Difference Between Rydberg and Balmer Formula

The key difference between Rydberg and Balmer formula is that Rydberg formula gives the wavelength in terms of the atomic number of the atom whereas Balmer formula gives the wavelength in terms of two integers – m and n.

Rydberg and Balmer’s formulas are important in determining the wavelength of photons emitted from the electron excitations. These formulas were developed for the hydrogen atomic spectrum. Therefore, these formulas are used with the Bohr model.
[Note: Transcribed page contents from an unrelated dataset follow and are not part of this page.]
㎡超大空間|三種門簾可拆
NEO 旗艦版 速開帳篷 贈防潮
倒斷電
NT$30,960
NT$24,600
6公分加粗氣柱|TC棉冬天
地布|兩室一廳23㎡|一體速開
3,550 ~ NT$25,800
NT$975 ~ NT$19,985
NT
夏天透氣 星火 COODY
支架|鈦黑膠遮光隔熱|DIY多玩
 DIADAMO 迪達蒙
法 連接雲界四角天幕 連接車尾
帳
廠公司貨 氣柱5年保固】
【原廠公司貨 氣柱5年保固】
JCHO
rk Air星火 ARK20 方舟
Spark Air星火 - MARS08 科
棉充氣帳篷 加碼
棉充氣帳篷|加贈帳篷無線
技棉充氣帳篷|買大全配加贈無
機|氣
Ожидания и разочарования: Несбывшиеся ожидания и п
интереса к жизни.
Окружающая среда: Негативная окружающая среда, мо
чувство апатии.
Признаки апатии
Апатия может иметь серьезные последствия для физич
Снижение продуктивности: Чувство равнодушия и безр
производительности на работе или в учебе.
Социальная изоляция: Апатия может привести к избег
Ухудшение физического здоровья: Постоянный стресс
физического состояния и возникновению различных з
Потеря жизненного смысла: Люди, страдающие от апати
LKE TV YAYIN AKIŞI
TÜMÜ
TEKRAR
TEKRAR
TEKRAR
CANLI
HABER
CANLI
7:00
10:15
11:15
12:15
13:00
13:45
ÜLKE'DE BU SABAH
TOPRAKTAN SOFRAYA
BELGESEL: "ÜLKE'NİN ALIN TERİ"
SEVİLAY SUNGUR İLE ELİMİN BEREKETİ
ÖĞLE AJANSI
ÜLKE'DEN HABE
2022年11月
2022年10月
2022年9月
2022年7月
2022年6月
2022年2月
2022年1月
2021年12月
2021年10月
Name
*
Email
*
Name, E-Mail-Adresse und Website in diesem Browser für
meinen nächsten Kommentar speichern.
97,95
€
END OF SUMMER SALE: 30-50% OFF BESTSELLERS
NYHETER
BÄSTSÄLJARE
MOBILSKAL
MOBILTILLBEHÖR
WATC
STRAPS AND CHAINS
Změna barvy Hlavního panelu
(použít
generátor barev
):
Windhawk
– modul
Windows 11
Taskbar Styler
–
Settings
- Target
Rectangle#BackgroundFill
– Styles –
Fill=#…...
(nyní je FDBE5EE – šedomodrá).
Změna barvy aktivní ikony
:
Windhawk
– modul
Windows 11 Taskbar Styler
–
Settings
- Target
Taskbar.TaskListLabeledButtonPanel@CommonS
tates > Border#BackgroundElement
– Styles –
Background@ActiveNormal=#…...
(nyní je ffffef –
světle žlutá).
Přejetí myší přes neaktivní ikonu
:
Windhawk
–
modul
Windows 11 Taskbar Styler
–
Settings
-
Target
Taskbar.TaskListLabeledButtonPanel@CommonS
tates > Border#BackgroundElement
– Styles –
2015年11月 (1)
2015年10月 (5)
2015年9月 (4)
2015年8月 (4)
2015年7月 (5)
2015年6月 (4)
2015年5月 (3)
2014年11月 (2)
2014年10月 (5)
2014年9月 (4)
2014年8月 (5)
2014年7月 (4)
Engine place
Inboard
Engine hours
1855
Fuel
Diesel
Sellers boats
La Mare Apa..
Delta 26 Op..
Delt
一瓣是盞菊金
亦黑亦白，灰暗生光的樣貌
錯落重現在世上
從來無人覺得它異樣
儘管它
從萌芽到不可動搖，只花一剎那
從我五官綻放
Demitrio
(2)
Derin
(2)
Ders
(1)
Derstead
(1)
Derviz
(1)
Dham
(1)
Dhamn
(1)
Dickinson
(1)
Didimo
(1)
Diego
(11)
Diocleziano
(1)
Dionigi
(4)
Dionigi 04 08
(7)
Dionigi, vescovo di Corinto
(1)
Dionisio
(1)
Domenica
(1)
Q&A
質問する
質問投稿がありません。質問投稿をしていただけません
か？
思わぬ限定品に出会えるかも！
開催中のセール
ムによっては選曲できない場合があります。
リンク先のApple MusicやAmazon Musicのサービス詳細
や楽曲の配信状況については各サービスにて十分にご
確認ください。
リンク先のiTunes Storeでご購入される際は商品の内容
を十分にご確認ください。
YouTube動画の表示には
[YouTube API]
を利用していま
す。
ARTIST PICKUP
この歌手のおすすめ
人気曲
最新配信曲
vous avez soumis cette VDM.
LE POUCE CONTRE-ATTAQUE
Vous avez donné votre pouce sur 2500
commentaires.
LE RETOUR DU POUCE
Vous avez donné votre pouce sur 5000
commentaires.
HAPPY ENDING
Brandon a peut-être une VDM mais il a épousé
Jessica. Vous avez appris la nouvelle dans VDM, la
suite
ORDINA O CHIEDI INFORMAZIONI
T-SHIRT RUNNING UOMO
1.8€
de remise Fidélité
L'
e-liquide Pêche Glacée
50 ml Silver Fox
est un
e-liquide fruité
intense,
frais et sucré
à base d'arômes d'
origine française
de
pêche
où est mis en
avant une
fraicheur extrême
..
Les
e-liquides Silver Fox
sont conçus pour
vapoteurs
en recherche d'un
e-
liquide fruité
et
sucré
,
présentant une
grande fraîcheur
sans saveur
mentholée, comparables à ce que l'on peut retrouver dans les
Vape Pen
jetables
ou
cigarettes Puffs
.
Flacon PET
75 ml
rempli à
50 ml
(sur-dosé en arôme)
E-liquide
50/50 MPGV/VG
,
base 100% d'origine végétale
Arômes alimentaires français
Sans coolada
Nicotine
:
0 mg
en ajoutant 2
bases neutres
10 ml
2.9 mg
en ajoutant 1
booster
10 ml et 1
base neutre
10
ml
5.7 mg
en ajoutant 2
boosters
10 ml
1. Overview and Key Difference
2. What is Rydberg Formula
3. What is Balmer Formula
4. Side by Side Comparison – Rydberg vs Balmer Formula in Tabular Form
6. Summary

What is Rydberg Formula?

Rydberg formula is a mathematical expression which predicts the wavelength of light emitted from electron excitations in atoms. In other words, this formula finds the wavelength of photons that are emitted when an electron moves back to the ground state from its excited state. Rydberg formula was developed by the physicist Johannes Rydberg who attempted to derive a mathematical relationship between the wavenumbers of adjacent spectral lines of the hydrogen line spectrum. The formula is as follows:

1/λ=RZ²(1/n₁²-1/n₂²)

Where, λ wavelength of the emitted photon, R is the Rydberg constant, Z is the atomic number of the atom that is being considered, and n₁ and n₂ are integers. Always n₁ < n₂. Later, it was found that these two integers are related to the principal quantum number, which is involved in the photon emission.

However, this formula is applicable with the hydrogen atom and some other small atoms. But, when it comes to large and complicated atoms, Rydberg formula gives incorrect results because of the screening effect that arises due to the presence of multiple electrons (inner electrons are screened from outer electrons).

Difference Between Rydberg and Balmer Formula

Figure 01: Hydrogen Spectrum

Moreover, by assigning different values to n₁ and n₂ integers, we can get the wavelengths corresponding to the different line series such as Lyman series, Balmer series, Paschen series, etc. When solving problems regarding the Rydberg formula, we have to use the values of principal quantum numbers for n₁ and n₂. Since n₁ < n₂, n₁ is the quantum number of the energy level to which the electron moves while n₂ is the quantum number of the energy level from which the excited electron is released.

What is Balmer Formula?

Balmer formula is a mathematical expression that can be used to determine the wavelengths of the four visible lines of the hydrogen line spectrum. This formula was developed by the physicist Johann Jacob Balmer in 1885. He developed this formula using two integers: m and n. The formula is as follows:

λ=constant(m₂/{m₂-n₂})

However, this formula is entirely empirical. That means; it is not a formula that is derived from a particular theory. Moreover, the Balmer formula was true, but at the time of its development, there were less experimental data to prove that it is a true formula. Later, another physicist named Rydberg modified this formula, stating that Balmer formula has wide applicability, introducing the concept of wave number instead of wavelength.

What is the Difference Between Rydberg and Balmer Formula?

Rydberg and Balmer’s formula are important formulas in chemistry. Actually, Rydberg formula is a derivative of the Balmer formula. Besides, the key difference between Rydberg and Balmer formula is that the Rydberg formula gives the wavelength in terms of the atomic number of the atom, but Balmer formula gives the wavelength in terms of two integers: m and n.

Below infographic summarizes the difference between Rydberg and Balmer formula.

Summary – Rydberg vs Balmer Formula

Rydberg and Balmer’s formula are important formulas in chemistry. Rydberg formula is a derivative of the Balmer formula. The key difference between Rydberg and Balmer formula is that Rydberg formula gives the wavelength in terms of the atomic number of the atom, but Balmer formula gives the wavelength in terms of two integers, m and n.